** Materials provided follows **
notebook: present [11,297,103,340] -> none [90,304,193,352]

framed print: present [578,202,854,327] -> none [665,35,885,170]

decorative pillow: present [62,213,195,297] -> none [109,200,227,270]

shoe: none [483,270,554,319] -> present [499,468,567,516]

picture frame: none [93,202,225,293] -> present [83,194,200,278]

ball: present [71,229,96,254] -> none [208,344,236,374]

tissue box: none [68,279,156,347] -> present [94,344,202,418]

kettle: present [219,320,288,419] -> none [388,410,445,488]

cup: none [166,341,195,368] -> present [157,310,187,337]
** End of Materials provided **
Problem to solve: Every piece of the data must be set down exactly. Omit nothing.

Task solution:
notebook: present [11,297,103,340] -> none [90,304,193,352]

framed print: present [578,202,854,327] -> none [665,35,885,170]

decorative pillow: present [62,213,195,297] -> none [109,200,227,270]

shoe: none [483,270,554,319] -> present [499,468,567,516]

picture frame: none [93,202,225,293] -> present [83,194,200,278]

ball: present [71,229,96,254] -> none [208,344,236,374]

tissue box: none [68,279,156,347] -> present [94,344,202,418]

kettle: present [219,320,288,419] -> none [388,410,445,488]

cup: none [166,341,195,368] -> present [157,310,187,337]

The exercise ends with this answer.